El éxito del seriado que reciéntemente publicó Netflix sobre la historia de Luis Andrés Colmenares lo confirma así, como también confirma la menos célebre conclusión a la que llegaron los guionistas y a la que seguramente llegó la gran mayoría de los televidentes: nuestro sistema judicial no supo descubrir en qué circusntancias murió el protagonista. De casos como el de Colmenares surge la desconfianza que existe sobre nuestro sistema, porque aunque la mini-serie tenga un poco de documental y otro poco de ficción, la percepción general sobre la administración de justicia, trátese de casos emblemáticos o de aquellos que atañen únicamente a ciudadanos ‘de a pie’, gira sobre un consenso: el sistema es corrupto o es inepto.

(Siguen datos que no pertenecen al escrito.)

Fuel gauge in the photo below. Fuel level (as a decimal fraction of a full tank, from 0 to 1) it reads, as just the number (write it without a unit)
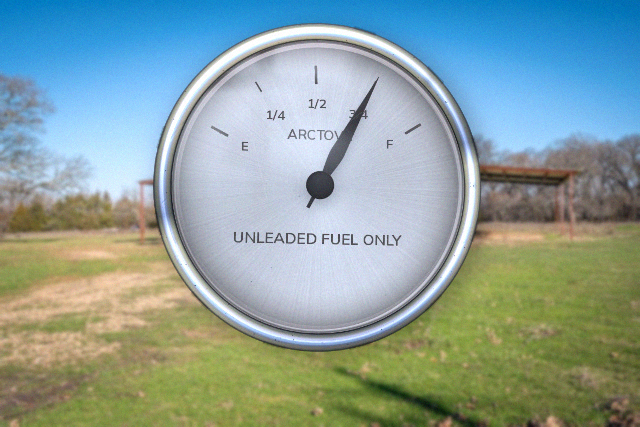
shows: 0.75
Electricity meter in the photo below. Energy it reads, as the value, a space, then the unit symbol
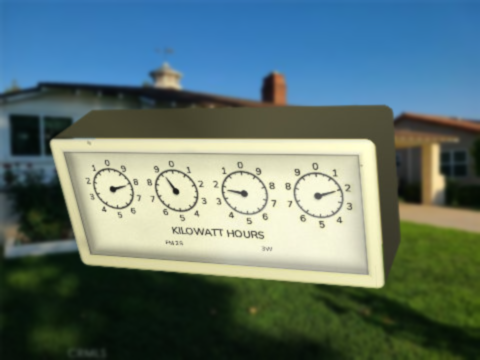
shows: 7922 kWh
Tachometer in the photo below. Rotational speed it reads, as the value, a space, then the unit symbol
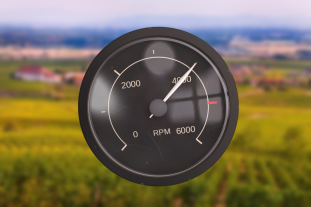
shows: 4000 rpm
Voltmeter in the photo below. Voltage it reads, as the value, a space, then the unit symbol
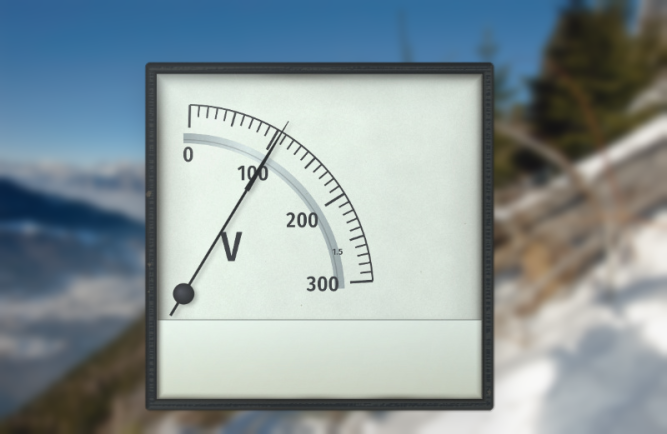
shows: 105 V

Como usuario de la justicia, y particularmente de la penal, me corresponde no solo defender a cientos de servidores públicos que realizan enormes sacrificios para brindar a los usuarios una resolución pronta a sus conflictos a través de una calidad profesional impecable en sus actuaciones. Así mismo, también me corresponde presentar sus problemas de forma analítica, sin generalismos; pero después de estos años de ejercicio estoy convencido de que el principal problema de la justicia penal colombiana es la policía judicial.

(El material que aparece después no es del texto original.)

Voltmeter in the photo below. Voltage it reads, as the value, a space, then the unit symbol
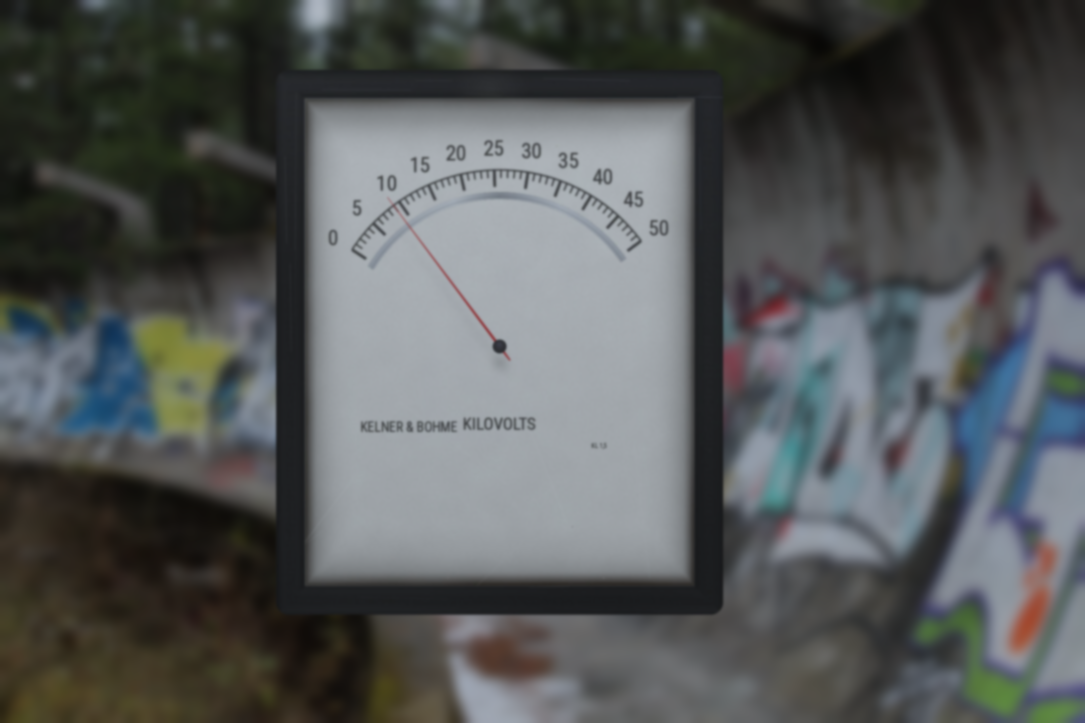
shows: 9 kV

El sistema penal acusatorio, que se introdujo a este país como un cajón que no cierra, tiene un defecto crítico que a nadie parece interesarle, pues la Policía era la institución que mayor fortaleza presupuestal, técnica y humana debía recibir por su valor estratégico. A partir del 1º de enero de 2005 nuestros fiscales administran investigaciones, no las ejecutan. En cambio, los investigadores, sí.
Es común ver en los complejos judiciales del país cómo se concentran en enormes salones, decenas de funcionarios con funciones de policía judicial pertenecientes a una cantidad de acrónimos (CTI, Dijin, Sijin, Ponal, etc.), donde el común denominador es su falta de capacitación, que va desde carencia de educación sobre fenómenos criminales complejos hasta la falta elemental de ortografía. Ni qué hablar de los recursos técnicos y económicos.
Un fiscal, puede tener una carga laboral promedio de 2000 carpetas (cada una responde a un caso), y a cada despacho le es asignado, en teoría, un investigador. Lo llamativo, es que un investigador puede recibir órdenes de trabajo de dos o más despachos simultáneamente. Haga usted la cuenta.
Mientras la represión judicial se devora los indicadores de gestión de la justicia penal como un parásito, muchos insisten en una nueva reforma a la justicia que se limita a modificar la forma de elección de los magistrados de las Cortes.